At least among my Facebook friends, the primary emotion, after shock, has been despair.  Why has something like this happened, they ask, and why is someone so obviously unhinged been allowed to have access to such murderous weapons?  We also don't know the answers to either of these questions, although it's very possible, in relation to the second question, that Lanza may have never shown any sign of being mentally ill.  The guns were his mother's.

Many of my friends are also insisting that this is the time to enact major gun control legislation, a perspective with which I'm in sympathy, but another friend who's a gunowner's rights advocate has pointed out that, short of making any gun purchase illegal, no control would have had an impact on this incident.  So far as we know, Lanza's mother bought the weapons legally and may have had them locked away safely.  I think he's right about that, too.  We don't know how Lanza got access to them.

However, I am convinced now is the time to have the argument, fierce and angry and costly as it will be, we keep putting off about gun control.  As someone else has pointed out, the perfect time for this conversation was before this incident happened; now is the second most perfect time.  But we also need to have a theological conversation.

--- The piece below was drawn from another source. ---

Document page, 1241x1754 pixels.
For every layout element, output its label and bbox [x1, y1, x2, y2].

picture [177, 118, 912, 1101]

Many of my Facebook friends are seminarians and rabbis and ministers and chaplains.  We link one another to articles and advice lists about how to talk about this with children and with each other.  The despair we feel is a consequence of a very real sense we have that god is somehow absent from the events, although how that can be, while god is also somehow involved in all situations, fucks with our heads.  Ecological theologian Sallie McFague has argued that religion has two primary criteria:  "It has to make sense and it has to make a difference."  It also has to take into account the painful, unnecessary deaths of children.  This isn't that religion.  

Theodicy has a long, storied history among monotheisms.  But it isn't only Christians and Jews and Muslims who are asking "Where was God?" in Newtown.  For an agnostic Unitarian like myself who sees everything related, there is no comfort to be had in the recognition that, whatever god is, god was there and involved.   In my cosmology, god is the teachers who shielded their students with their bodies, and god is the children whose bodies were defiled.  God is the school that Lanza forced himself into and god is the person who made the 911 call and the police and EMTs who responded to it.  God is Dr. Wayne Carver and other M.E.s who have to examine the broken bodies of children.

But god is also the bullets that flew, 6 per second, from that powerful rifle.  God is also the .223 Bushmaster assault weapon, a gun developed specifically for combat and has no other use, that Lanza used.  God is also Adam Lanza.

This isn't very comforting, I'll admit.  It's not a theology that says, "It's all for the best, they're with Jesus now," or "If only we'd done something different it would have never happened," both of which are a false comfort at best.  But I don't think god is about comfort, at least not for most people.  God is about living and dying, sometimes painfully.  God is about reality and the real experiences people have which can involve having a gun pointed at them and being the one pointing the gun. If we accept that god is real in the world then we have to accept that god is everything real in the world.  God isn't only the rose and not the thorn.